## YOUR GOAL
Write out every line of text read from the records below as a single numbered list, omitting blank lines. Leave the pictures out of the answer.

## THE RECORDS
* * * * * * * * *

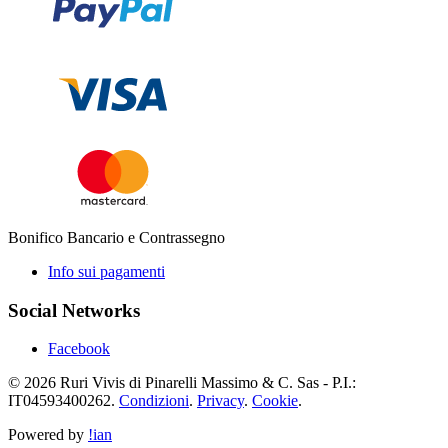
Bonifico Bancario e Contrassegno
Info sui pagamenti
Social Networks
Facebook
© 2026 Ruri Vivis di Pinarelli Massimo & C. Sas - P.I.:
IT04593400262.
Condizioni
.
Privacy
.
Cookie
.
Powered by
!ian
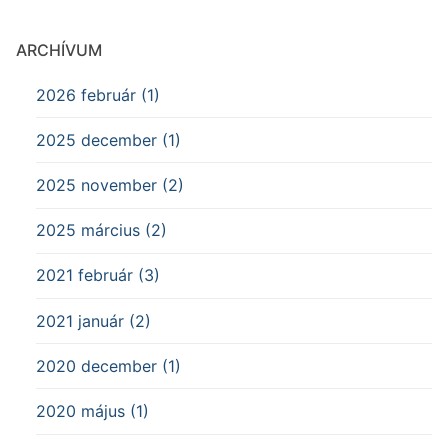
ARCHÍVUM
2026 február (1)
2025 december (1)
2025 november (2)
2025 március (2)
2021 február (3)
2021 január (2)
2020 december (1)
2020 május (1)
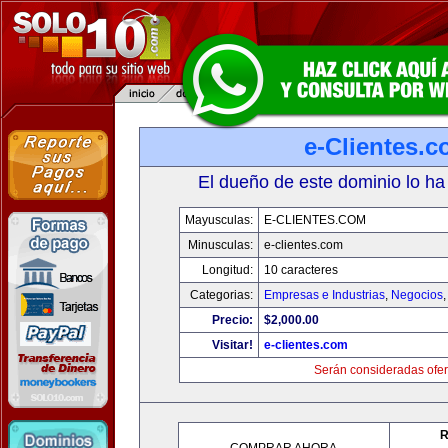
e-Clientes.
El dueño de este dominio lo ha
Mayusculas:
E-CLIENTES.COM
Minusculas:
e-clientes.com
Longitud:
10 caracteres
Categorias:
Empresas e Industrias
,
Negocios
Precio:
$2,000.00
Visitar!
e-clientes.com
Serán consideradas ofer
R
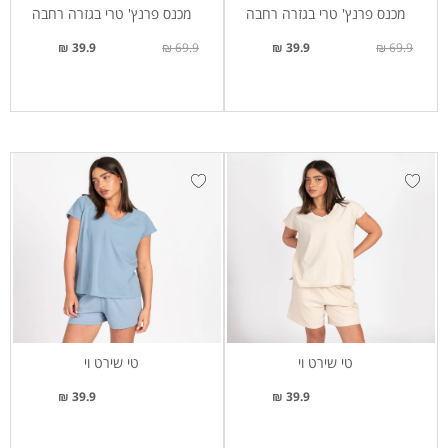
מכנס פרנץ' טרי בגזרה רחבה
מכנס פרנץ' טרי בגזרה רחבה
39.9 ₪
69.9 ₪
39.9 ₪
69.9 ₪
טי שירט וי
טי שירט וי
39.9 ₪
39.9 ₪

* * * * * * * * *

## SOLUTION TO THIS EXERCISE
1. Bonifico Bancario e Contrassegno
2. Info sui pagamenti
3. Social Networks
4. Facebook
5. © 2026 Ruri Vivis di Pinarelli Massimo & C. Sas - P.I.:
6. IT04593400262.
7. Condizioni
8. .
9. Privacy
10. .
11. Cookie
12. .
13. Powered by
14. !ian
15. ARCHÍVUM
16. 2026 február (1)
17. 2025 december (1)
18. 2025 november (2)
19. 2025 március (2)
20. 2021 február (3)
21. 2021 január (2)
22. 2020 december (1)
23. 2020 május (1)
24. e-Clientes.
25. El dueño de este dominio lo ha
26. Mayusculas:
27. E-CLIENTES.COM
28. Minusculas:
29. e-clientes.com
30. Longitud:
31. 10 caracteres
32. Categorias:
33. Empresas e Industrias
34. ,
35. Negocios
36. Precio:
37. $2,000.00
38. Visitar!
39. e-clientes.com
40. Serán consideradas ofer
41. R
42. מכנס פרנץ' טרי בגזרה רחבה
43. מכנס פרנץ' טרי בגזרה רחבה
44. 39.9 ₪
45. 69.9 ₪
46. 39.9 ₪
47. 69.9 ₪
48. טי שירט וי
49. טי שירט וי
50. 39.9 ₪
51. 39.9 ₪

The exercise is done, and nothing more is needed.